Striatum içinde iki farklı MSSN popülasyonu ayırt edilebilmektedir. Araştırmacılar bunlardan birincisini dolaylı striatal efferent yolağa yol açan enkefalin ve dopamin D2 reseptörlerini (D2R) eksprese eden MSSN'ler ve ikincisini ise doğrudan striatal efferent yolağı içeren P ve dopamin D1 reseptörlerini (D1R) eksprese eden MSSN'ler olarak belirtmişlerdir.
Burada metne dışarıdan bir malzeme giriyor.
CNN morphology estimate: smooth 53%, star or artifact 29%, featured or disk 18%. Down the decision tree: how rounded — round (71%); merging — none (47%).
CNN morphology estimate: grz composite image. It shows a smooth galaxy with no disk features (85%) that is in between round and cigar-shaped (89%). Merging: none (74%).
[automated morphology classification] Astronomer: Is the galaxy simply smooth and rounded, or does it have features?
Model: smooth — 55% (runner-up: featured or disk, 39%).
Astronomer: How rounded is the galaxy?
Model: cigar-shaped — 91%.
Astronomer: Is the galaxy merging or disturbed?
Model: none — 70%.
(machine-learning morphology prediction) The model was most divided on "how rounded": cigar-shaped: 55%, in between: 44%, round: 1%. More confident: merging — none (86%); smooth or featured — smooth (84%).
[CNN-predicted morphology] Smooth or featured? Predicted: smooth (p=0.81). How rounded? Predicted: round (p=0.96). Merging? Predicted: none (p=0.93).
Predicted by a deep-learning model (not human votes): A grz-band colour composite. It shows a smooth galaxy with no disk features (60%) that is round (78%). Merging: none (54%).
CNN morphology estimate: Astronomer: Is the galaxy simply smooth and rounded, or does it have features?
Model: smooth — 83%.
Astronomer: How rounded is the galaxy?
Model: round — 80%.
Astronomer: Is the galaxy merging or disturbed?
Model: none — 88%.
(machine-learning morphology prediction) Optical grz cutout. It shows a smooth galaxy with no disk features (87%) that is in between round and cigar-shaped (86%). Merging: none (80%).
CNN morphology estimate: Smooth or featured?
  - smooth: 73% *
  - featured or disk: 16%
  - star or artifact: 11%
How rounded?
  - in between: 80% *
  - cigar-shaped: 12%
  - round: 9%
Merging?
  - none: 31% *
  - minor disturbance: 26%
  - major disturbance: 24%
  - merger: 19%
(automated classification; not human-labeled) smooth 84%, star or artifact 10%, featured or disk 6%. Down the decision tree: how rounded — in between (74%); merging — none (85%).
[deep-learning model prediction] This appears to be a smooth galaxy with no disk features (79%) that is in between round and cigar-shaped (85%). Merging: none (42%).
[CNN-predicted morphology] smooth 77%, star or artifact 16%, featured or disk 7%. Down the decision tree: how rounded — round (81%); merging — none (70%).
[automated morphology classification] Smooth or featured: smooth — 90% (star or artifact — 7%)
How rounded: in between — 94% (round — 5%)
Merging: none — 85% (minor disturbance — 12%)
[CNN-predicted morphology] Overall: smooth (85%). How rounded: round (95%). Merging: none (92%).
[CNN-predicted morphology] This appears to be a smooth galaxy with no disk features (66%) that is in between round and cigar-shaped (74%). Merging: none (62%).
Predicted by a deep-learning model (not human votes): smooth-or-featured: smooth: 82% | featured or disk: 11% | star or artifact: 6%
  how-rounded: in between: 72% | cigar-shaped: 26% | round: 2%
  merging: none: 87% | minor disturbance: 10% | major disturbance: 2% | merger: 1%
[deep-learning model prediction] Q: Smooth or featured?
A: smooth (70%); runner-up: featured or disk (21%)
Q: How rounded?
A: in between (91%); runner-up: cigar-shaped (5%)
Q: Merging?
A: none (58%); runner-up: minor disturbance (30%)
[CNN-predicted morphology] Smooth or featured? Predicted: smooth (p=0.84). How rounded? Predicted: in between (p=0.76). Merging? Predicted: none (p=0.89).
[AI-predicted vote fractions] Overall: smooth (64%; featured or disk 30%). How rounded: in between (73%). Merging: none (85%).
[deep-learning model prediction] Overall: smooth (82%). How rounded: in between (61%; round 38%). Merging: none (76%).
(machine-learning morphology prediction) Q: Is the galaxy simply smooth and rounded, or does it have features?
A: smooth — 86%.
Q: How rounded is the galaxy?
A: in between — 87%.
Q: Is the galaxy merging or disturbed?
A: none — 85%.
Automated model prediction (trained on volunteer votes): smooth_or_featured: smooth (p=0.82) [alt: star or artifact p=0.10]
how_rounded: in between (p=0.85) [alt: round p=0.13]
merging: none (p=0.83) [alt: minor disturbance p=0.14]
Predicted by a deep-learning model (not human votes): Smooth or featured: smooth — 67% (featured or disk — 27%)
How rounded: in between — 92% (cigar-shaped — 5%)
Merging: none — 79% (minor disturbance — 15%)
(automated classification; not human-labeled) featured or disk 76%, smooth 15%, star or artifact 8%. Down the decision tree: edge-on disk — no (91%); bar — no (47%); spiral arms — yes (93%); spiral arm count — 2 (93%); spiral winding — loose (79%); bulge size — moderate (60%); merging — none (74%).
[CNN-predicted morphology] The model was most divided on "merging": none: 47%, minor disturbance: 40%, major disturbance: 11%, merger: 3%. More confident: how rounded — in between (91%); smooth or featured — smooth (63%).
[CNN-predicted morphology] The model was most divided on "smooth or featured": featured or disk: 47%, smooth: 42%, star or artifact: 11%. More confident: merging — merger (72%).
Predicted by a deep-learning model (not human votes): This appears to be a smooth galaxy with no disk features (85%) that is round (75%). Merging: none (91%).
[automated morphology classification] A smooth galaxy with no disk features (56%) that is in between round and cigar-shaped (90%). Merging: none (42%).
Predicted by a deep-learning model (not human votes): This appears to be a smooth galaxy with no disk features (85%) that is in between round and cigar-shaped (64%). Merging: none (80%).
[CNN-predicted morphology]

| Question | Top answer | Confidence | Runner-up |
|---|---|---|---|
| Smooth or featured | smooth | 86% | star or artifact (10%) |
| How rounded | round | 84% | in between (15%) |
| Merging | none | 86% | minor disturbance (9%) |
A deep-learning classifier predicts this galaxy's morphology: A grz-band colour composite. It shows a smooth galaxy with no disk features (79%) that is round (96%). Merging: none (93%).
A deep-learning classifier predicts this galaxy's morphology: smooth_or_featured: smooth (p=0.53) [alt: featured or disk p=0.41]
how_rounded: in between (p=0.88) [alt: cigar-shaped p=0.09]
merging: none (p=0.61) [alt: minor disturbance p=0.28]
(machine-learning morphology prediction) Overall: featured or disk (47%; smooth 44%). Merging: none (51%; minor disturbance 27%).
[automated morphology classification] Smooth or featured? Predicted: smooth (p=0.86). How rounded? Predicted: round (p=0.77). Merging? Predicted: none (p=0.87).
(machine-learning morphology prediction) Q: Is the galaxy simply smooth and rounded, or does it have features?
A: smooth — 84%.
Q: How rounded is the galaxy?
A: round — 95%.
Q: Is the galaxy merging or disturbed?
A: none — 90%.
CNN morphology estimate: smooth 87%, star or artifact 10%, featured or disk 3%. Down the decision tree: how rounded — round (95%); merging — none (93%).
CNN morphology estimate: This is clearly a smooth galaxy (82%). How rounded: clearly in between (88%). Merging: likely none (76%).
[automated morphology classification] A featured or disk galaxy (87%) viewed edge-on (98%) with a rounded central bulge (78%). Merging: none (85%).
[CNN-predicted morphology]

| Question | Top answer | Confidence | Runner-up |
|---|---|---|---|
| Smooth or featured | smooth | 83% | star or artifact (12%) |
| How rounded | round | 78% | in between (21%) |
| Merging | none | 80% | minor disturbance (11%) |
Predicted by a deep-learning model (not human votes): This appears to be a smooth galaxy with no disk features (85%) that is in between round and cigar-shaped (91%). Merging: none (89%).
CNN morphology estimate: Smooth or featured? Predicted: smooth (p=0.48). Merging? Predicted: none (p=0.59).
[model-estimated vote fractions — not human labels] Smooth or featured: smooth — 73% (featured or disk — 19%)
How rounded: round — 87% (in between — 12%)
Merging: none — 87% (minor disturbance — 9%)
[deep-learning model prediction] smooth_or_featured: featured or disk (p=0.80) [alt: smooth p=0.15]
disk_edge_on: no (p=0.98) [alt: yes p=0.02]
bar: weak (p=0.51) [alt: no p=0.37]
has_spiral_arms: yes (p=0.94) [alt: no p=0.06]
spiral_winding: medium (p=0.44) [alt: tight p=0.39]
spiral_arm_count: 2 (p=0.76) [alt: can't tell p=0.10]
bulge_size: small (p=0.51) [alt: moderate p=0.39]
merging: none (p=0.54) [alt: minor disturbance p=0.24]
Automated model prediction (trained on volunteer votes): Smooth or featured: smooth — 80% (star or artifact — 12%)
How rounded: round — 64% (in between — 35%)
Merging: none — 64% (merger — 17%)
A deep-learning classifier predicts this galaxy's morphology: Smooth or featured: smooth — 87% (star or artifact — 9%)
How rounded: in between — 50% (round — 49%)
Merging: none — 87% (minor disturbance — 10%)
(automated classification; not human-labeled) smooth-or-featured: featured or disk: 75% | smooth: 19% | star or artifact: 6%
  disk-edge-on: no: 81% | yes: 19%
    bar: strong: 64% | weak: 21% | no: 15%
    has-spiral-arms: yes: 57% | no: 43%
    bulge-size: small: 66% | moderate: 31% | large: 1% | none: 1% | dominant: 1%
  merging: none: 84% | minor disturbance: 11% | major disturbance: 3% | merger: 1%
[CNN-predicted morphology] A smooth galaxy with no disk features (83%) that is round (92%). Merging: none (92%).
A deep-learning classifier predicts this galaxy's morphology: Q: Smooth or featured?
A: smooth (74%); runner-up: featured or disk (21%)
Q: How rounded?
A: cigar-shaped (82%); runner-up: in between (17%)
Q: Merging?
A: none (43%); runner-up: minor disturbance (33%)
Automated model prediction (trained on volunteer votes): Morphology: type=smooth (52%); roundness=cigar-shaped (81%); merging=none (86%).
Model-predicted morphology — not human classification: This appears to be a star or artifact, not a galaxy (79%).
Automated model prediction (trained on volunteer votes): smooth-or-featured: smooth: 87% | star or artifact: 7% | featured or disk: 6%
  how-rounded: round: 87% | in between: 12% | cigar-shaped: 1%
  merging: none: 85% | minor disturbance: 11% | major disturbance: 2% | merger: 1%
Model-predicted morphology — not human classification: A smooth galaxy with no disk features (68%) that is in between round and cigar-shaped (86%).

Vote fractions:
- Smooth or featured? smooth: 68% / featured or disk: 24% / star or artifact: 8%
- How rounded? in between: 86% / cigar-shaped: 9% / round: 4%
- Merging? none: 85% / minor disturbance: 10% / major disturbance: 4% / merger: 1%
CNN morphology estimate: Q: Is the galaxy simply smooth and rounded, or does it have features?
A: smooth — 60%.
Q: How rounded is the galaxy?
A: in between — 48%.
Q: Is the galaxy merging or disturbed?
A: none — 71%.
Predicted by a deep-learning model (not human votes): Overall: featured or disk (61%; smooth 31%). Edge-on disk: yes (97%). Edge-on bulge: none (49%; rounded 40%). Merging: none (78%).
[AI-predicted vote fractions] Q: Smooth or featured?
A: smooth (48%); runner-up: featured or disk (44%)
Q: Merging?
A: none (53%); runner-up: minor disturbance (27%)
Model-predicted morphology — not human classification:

Son zamanlarda, deneysel modellerle yapılan çeşitli çalışmalar, D2R-MSSN'lerin HD'de daha savunmasız olduğu konusundaki geleneksel görüşü değiştirmiş olup D1R MSSN'lerin HD mutasyonuna karşı daha savunmasız olduğu yeni bir görüş önermiştir. Bu görüşe göre, mutant hunttinin, D1R aktivasyonu yoluyla striatal hücre ölümünü arttırdığı ancak D2R’yi de arttırdığı gösterilmiştir. Araştırmacılar daha yakın zamanlarda, hastalığın erken evrelerinde, HD farelerin D1R nöronlarına glutamat salınımında bir artış gösterdiğini, ancak D2R nöronlarında bir artış göstermediğini, daha sonra hastalıkta glutamat salımı seçici olarak D1R hücrelerine indirgendiğini ve bunun da D1R nöronlarında hem erken hem de geç hastalık aşamalarında birkaç değişikliğin meydana geldiğini gösterdiğini ifade etmişlerdir. Araştırmacılar ayrıca D1R sinyalizasyonunu azaltabilecek stratejilerin HD'yi önlemede başarılı olabileceğini ancak bununla birlikte, D1R'lerin birçok dokuda yüksek oranda eksprese edildiğini ve D1R antagonistlerinin önleyici bir tedavi olarak geniş kullanımının, lokomotor bozukluklar dahil olmak üzere önemli dezavantajlara sahip olacağını veya HD hastalarında depresyon, parkinsonizm ve sedasyona neden olacağını belirtmişlerdir.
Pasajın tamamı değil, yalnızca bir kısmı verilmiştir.